(Stored data entries)
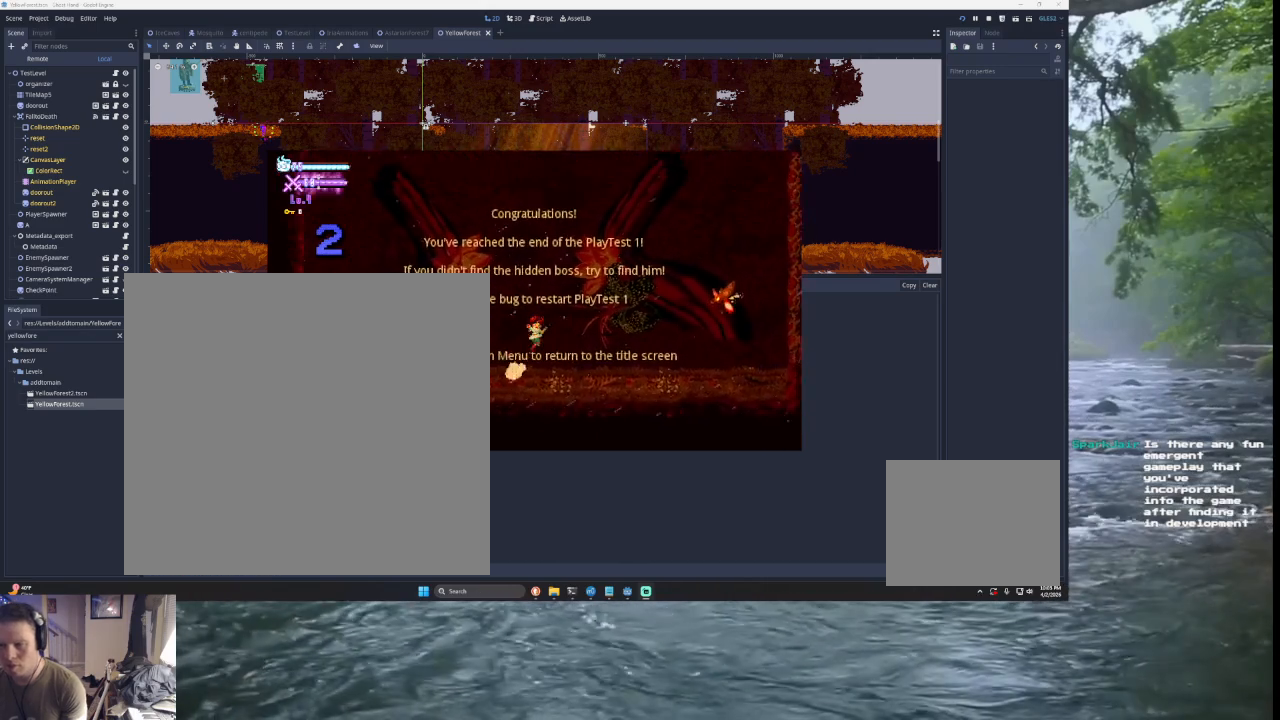
{"buttons": [], "left_stick": "right", "right_stick": "center", "events": [[133, "TRIANGLE", "up"], [200, "TRIANGLE", "down"], [433, "TRIANGLE", "up"]]}
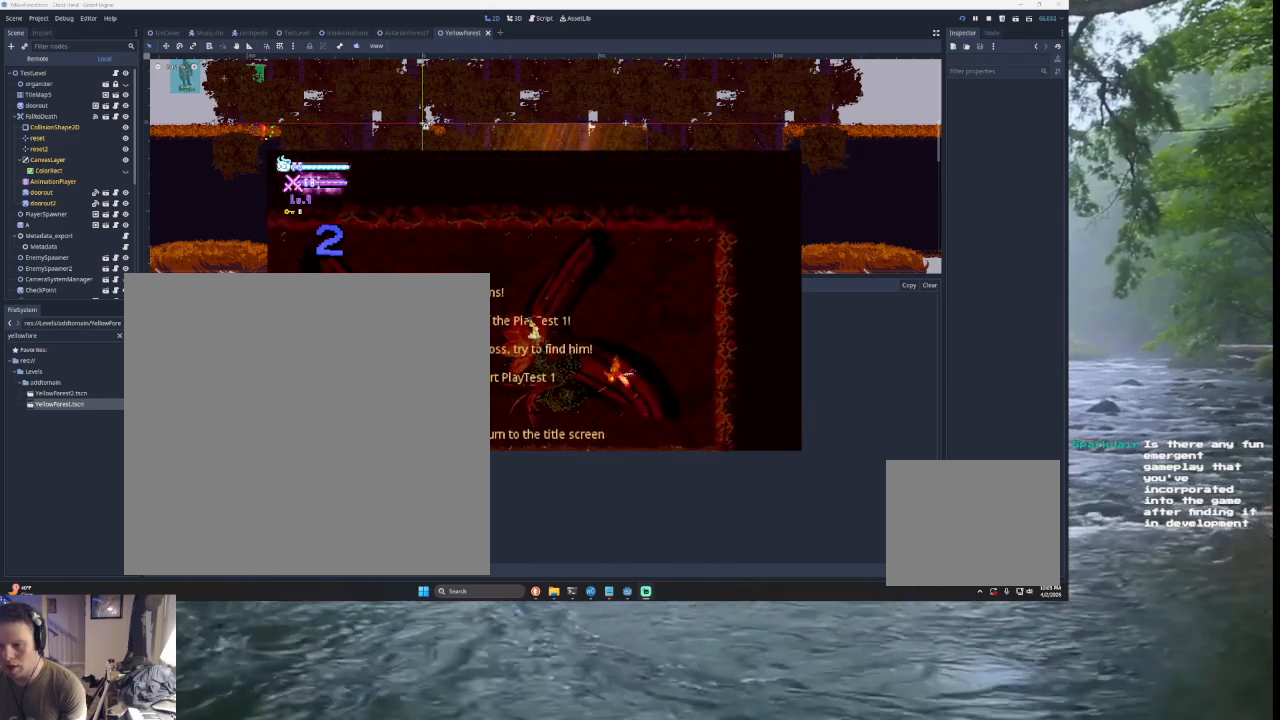
{"buttons": ["TRIANGLE"], "left_stick": "center", "right_stick": "center", "events": [[67, "SQUARE", "down"], [133, "left_stick", "down"], [233, "SQUARE", "up"], [233, "left_stick", "left"], [467, "left_stick", "center"], [500, "TRIANGLE", "down"]]}
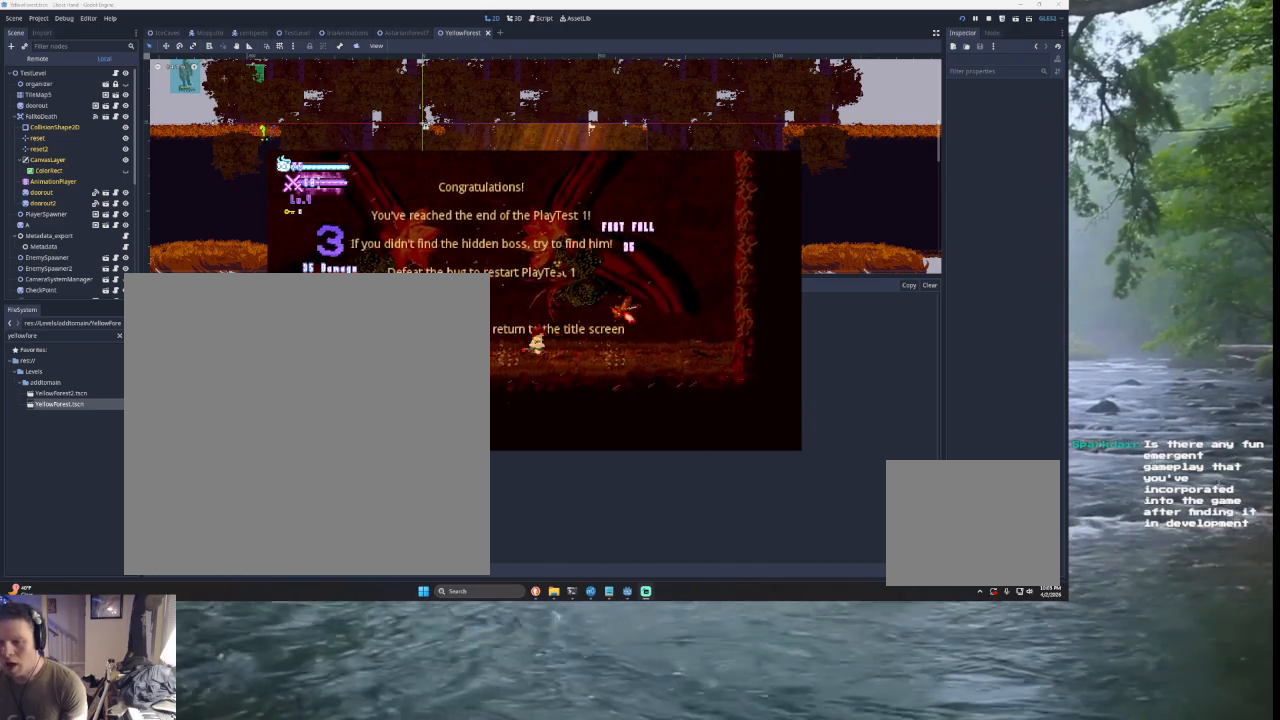
{"buttons": ["SQUARE"], "left_stick": "down", "right_stick": "center", "events": [[133, "left_stick", "right"], [267, "TRIANGLE", "up"], [367, "SQUARE", "down"], [500, "left_stick", "down"]]}
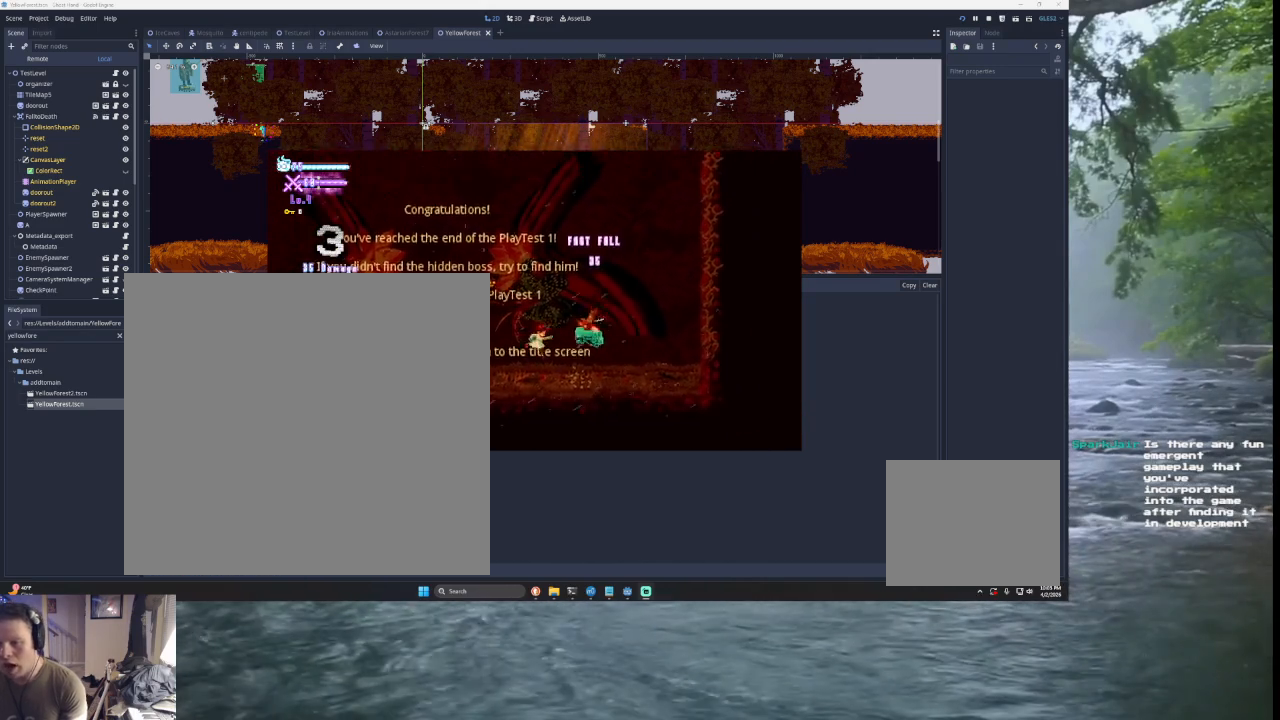
{"buttons": [], "left_stick": "right", "right_stick": "center", "events": [[100, "SQUARE", "up"], [100, "left_stick", "left"], [200, "left_stick", "center"], [333, "TRIANGLE", "down"], [367, "left_stick", "right"], [433, "TRIANGLE", "up"]]}
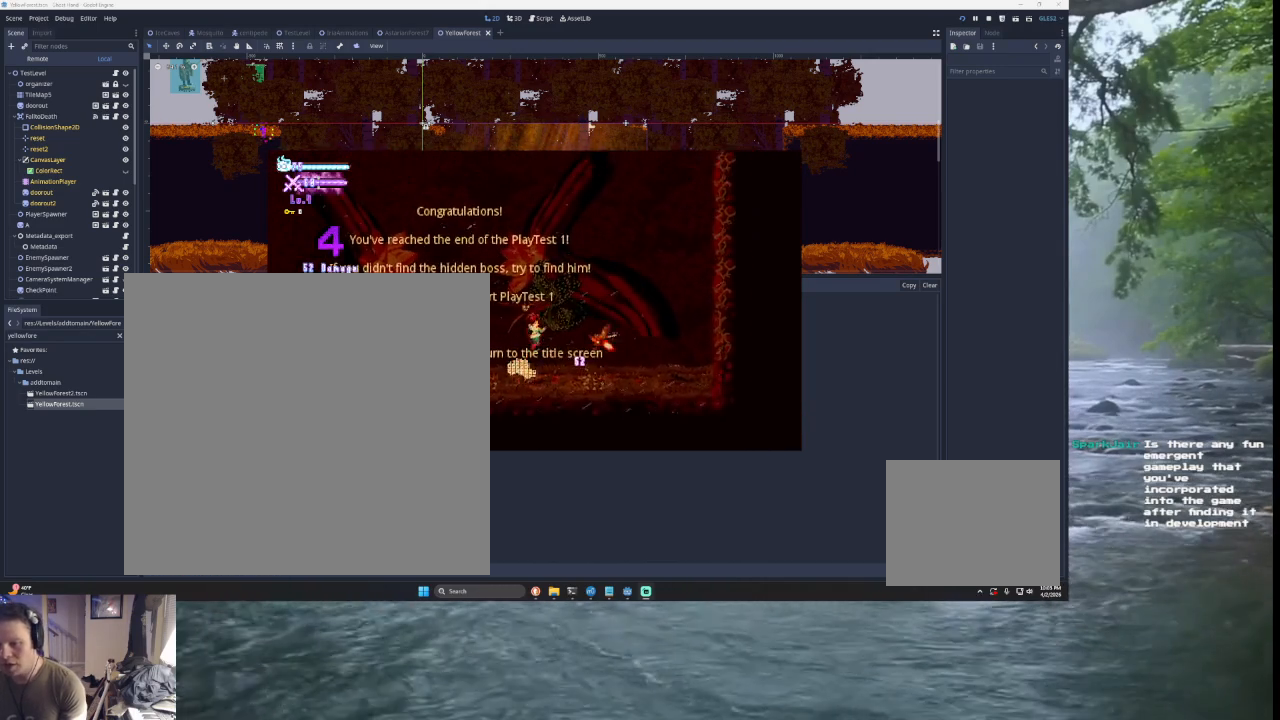
{"buttons": [], "left_stick": "right", "right_stick": "center", "events": [[33, "SQUARE", "down"], [133, "left_stick", "down"], [200, "SQUARE", "up"], [233, "left_stick", "left"], [333, "left_stick", "center"], [433, "left_stick", "right"]]}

YOUR TASK:
Output only the number of lines in the data above that include the word "TRIANGLE".

FINISHED EXERCISE:
4